Someone destroyed a monument to a Providence World War I hero. The city will make sure he's not forgotten

Amy Russo
The Providence Journal
A monument to Pfc. Carlo Lafazia was knocked off its foundation this summer.

A local World War I veteran billed as an “Italian-American hero” will be honored with a new memorial after a vandalization over the summer. 

City Councilman David Salvatore used those words in describing Carlo Lafazia, a Providence native who served as private 1st class in the 16th Infantry Regiment.

Landing on French soil in 1917, Lafazia and his battalion fought the Germans occupying the Forest of Argonne on the Western Front. Just a month before the armistice, Lafazia was killed in battle on Oct. 11, 1918.

The Lafazia Square Monument, a stone block chiseled in the fallen soldier’s honor, was placed on Admiral Street in 2017. Earlier this year, it was vandalized and knocked off its foundation. Despite Salvatore's offer of a $500 reward for information, the perpetrator was never caught.

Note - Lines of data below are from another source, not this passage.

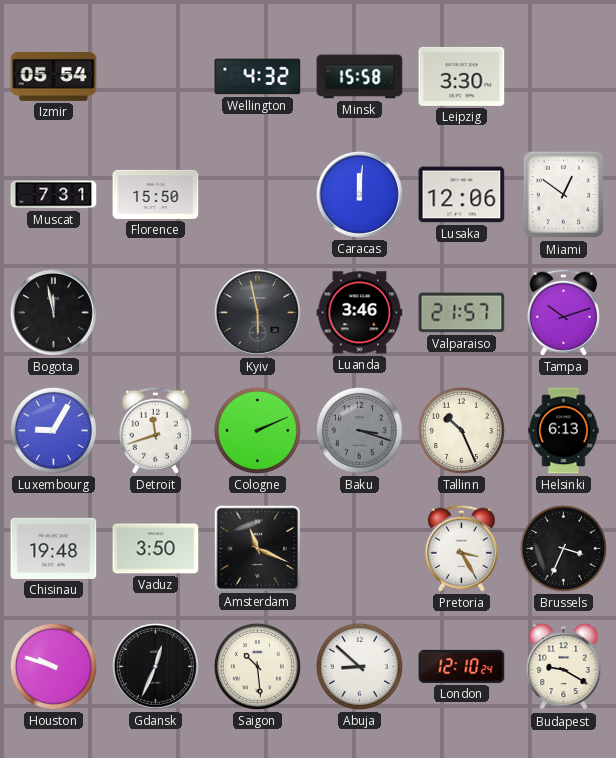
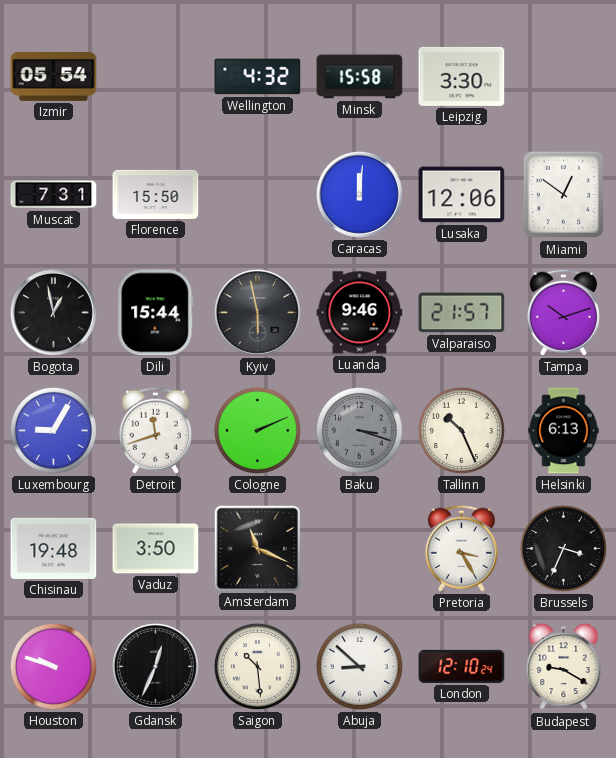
Bogota: 11:58 -> 12:58
Dili: none -> 15:44
Luanda: 3:46 -> 9:46
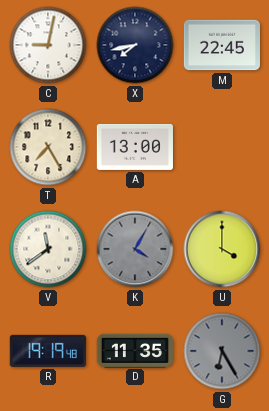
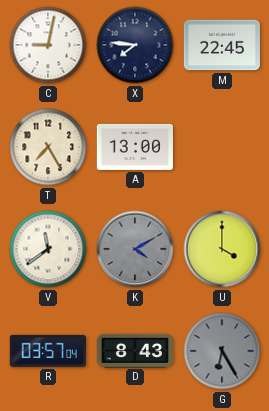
X: 7:43 -> 7:46
K: 4:05 -> 4:10
R: 19:19 -> 03:57
D: 11:35 -> 8:43
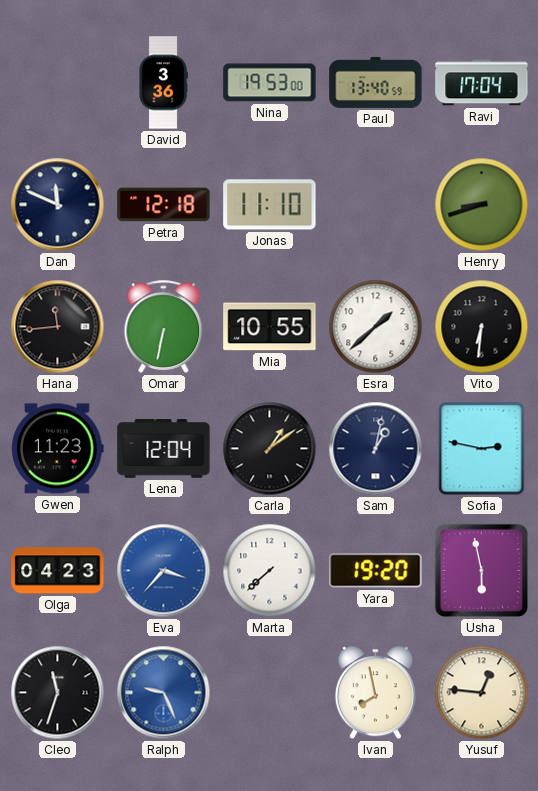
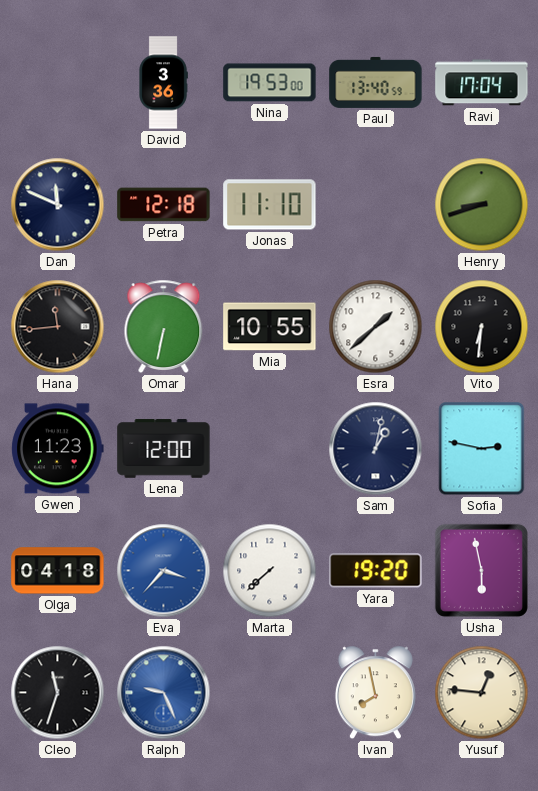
Lena: 12:04 -> 12:00
Carla: 1:09 -> none
Olga: 04:23 -> 04:18
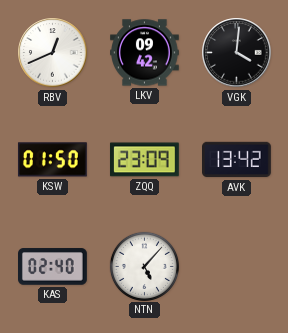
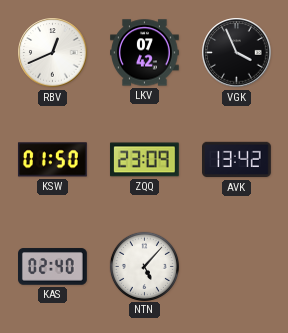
LKV: 09:42 -> 07:42
VGK: 4:01 -> 3:56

Only mounting bars remain at the site of the former monument, on Admiral Street in Providence.

Now, Salvatore is working with the city to arrange for a new monument, which will be commissioned and dedicated next spring.   

“We’re going to relocate it to a new area that is going to allow for an education opportunity, first and foremost about the history of Private Lafazia and the contributions that he made, and secondly, some of the history around World War I and what that meant to the Eagle Park community and to Rhode Island as a whole,” Salvatore said.

The damaged monument stone now sits in a city Department of Public Works garage.

Jeremiah O’Connor, Lafazia’s nephew, said that because his uncle’s body was never recovered, he couldn’t be laid to rest in Arlington National Cemetery.

“So the stone that is placed in the square is for all intents and purposes his burial stone, O'Connor said. "That’s where he’s buried, spiritually if nothing else.” 

That stone has been moved to the garage of the Department of Public Works as the city determines its replacement. While designs are still in the works, it will bear Lafazia’s image and will sit at 389 Admiral St.

Whatever the final plans are, O’Connor hopes they’ll help locals remember those who’ve been lost.

Carlo Lafazia was an "Italian-American hero," says City Councilman David Salvatore.

“What we have now is a war that’s been forgotten, the men that died and suffered in that war who’ve been forgotten, and I don’t think that Carlo should be one of those,” O’Connor said. “Not as long as I’m alive he won’t be.”